Introducing snake-server, a simple local web server for Haxe

Many programming languages, or their communities of library authors, offer a way to quickly start a web server in a specific local directory with just one simple command. For instance, Python users can run python3 -m http.server 8000, or Node.js users can install the http-server module globally and run http-server -p 8000. For reference, here’s a big list of http static server one-liners for a variety of languages and their run-times.

When working in Haxe, and compiling to JavaScript in HTML pages, I often need to launch an HTML file in a web browser. It’s always best to use a server instead of double-clicking an HTML file in your operating system’s file explorer because web browsers often behave differently with local files versus content originating from web servers. I typically reach for the Node.js command that I mentioned above.
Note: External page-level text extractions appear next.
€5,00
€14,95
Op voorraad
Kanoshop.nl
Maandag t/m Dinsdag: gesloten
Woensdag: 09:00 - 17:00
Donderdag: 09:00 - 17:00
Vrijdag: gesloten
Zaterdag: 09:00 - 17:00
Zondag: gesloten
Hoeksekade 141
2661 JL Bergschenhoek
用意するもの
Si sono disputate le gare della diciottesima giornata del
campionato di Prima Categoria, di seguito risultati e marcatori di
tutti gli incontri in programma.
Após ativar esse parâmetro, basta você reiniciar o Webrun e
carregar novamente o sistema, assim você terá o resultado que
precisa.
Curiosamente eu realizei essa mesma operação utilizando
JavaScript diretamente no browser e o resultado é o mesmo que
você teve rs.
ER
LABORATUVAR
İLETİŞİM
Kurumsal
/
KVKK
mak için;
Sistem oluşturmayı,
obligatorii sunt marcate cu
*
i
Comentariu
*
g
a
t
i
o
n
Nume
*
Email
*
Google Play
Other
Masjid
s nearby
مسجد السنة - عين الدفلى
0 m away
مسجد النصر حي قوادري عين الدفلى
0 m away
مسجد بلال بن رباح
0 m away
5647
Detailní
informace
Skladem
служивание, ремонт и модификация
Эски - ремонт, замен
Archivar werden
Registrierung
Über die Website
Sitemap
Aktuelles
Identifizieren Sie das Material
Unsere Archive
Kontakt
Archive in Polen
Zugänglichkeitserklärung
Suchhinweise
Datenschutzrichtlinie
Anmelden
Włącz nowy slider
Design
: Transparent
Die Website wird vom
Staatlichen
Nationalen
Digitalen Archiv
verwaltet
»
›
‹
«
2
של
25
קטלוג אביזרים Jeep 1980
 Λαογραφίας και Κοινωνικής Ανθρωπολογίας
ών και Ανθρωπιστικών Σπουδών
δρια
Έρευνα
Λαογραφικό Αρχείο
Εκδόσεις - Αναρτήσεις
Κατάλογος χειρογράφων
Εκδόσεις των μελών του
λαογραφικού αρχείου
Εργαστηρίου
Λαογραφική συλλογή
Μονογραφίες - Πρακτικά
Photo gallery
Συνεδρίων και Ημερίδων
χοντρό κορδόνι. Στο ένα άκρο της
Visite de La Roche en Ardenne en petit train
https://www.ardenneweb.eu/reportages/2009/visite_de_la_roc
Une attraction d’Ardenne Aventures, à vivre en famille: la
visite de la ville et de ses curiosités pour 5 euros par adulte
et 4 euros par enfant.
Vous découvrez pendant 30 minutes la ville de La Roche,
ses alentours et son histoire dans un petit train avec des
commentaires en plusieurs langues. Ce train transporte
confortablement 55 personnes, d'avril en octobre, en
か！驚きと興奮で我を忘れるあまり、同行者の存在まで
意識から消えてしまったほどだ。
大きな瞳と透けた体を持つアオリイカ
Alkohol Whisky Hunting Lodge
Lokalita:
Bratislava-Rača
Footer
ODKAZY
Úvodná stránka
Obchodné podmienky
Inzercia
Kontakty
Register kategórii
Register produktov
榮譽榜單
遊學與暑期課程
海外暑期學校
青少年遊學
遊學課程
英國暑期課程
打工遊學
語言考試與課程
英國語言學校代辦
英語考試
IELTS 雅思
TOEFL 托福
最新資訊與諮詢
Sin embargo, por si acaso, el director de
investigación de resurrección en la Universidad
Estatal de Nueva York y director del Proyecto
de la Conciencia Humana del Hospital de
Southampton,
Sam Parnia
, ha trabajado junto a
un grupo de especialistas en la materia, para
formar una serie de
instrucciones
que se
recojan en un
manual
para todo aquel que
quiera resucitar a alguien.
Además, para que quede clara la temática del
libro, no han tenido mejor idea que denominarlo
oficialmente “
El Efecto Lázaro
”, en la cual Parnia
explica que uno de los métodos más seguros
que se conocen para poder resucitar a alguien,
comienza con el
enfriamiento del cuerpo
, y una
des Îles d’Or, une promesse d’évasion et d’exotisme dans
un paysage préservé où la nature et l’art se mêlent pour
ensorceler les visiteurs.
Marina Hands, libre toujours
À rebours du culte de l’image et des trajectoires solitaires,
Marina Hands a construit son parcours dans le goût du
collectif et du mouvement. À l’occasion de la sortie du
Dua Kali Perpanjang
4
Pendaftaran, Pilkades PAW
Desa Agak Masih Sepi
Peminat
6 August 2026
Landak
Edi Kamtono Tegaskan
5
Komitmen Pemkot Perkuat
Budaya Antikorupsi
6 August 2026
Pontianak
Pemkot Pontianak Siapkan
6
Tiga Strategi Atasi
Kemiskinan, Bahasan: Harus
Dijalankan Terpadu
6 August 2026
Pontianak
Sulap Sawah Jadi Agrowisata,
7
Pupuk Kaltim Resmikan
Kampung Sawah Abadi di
Similarly, the command line build tools used by OpenFL also use the same http-server module with Node.js when you run the lime test html5 command to run your project in a browser.

As a Haxe developer, I can’t help but feel like the Haxe community should be able to reach for a pure Haxe solution that starts a local web server, and it shouldn’t rely on another language’s tooling.

Last week, with that idea in mind, I started working on snake-server 🐍, a Haxe library (built on from the Haxe standard library) that can be used to start a web server in a specific directory for local development — all with one quick command.

haxelib run snake-server

It uses port 8000 on local IP with protocol HTTP/1.0 by default, in the current working directory. However, there are command line options for customizing all four of those things.

Install snake-server with a one-time command:

haxelib install snake-server

It’s called snake-server because I actually ported Python’s http.server and socketserver modules to Haxe. To be clear, not as externs, but as pure Haxe that works on any sys target, including the Haxe interpreter, HashLink, hxcpp, and Neko. I figured an official Python module would have the most important edge cases covered, and I could see it was created with a similar raw TCP socket API that’s available in Haxe, so it would be easy enough to port that existing code to Haxe and get a solid solution working as quickly as possible.

The server handles each request in a separate thread. I skipped this part at first because it didn’t seem necessary. However, as I finished implementing HTTP/1.1 support, I realized it was vital because keep-alive requests would block on the final socket read, until timeout, which would block other socket writes from completely flushing, which made pages appear to partially load for several seconds, and then finish all at once after the timeout delay. Each request in a separate thread made everything snappy while supporting the keep-alive optimization.

In your terminal, you can exit the server with the standard Ctrl+C keyboard shortcut. Occasionally, if you exit snake-server, and then try to start snake-server again on the same port too quickly, it’ll say that the port is still in use. It should become available within seconds, though. I think other languages may provide a way to ensure this doesn’t happen, but I’m not sure if that’s catching the Ctrl+C interrupt signal, or if it involves tweaking the socket configuration in some way. I don’t think Haxe exposes what I need, but maybe I’m wrong? Let me know if you know how to fix this issue.

The snake-server source code is on GitHub. Bug fix PRs are welcome, especially for things that behave differently than the original Python implementation. However, please create an issue to ask before submitting new feature PRs. I plan to keep the Haxe code as close to the original Python code as I possibly can, to avoid future maintenance headaches if I port important changes from future Python updates.

I hope that the Haxe community finds snake-server to be useful for their everyday web development needs. If you like snake-server, please consider a monthly donation towards my open source contributions on my GitHub Sponsors page. Thank you!

About Josh Tynjala

Josh Tynjala is a frontend software developer, open source contributor, karaoke enthusiast, and he likes bowler hats. Josh develops Feathers UI, a user interface component library for creative apps, and he is a member of the OpenFL leadership team. One of his side projects is, a digital logic circuit simulator for education. You should follow Josh on Mastodon.


  1. Josh Tynjala

    Ian Harrigan, who develops Haxe UI, mentioned the nekotools server command to me, which also starts a local web server (using Neko, obviously). I wasn’t aware of that one!

    However, it is worth noting that Neko has been considered deprecated, and not actively maintained, since 2021. Snake Server runs on the Haxe interpreter, so it will continue to work if Neko is ever removed from the default Haxe installation.

    Additionally, snake-server has some advanced options that may provide a better development experience, such as the ability to enable CORS headers and disable browser caching.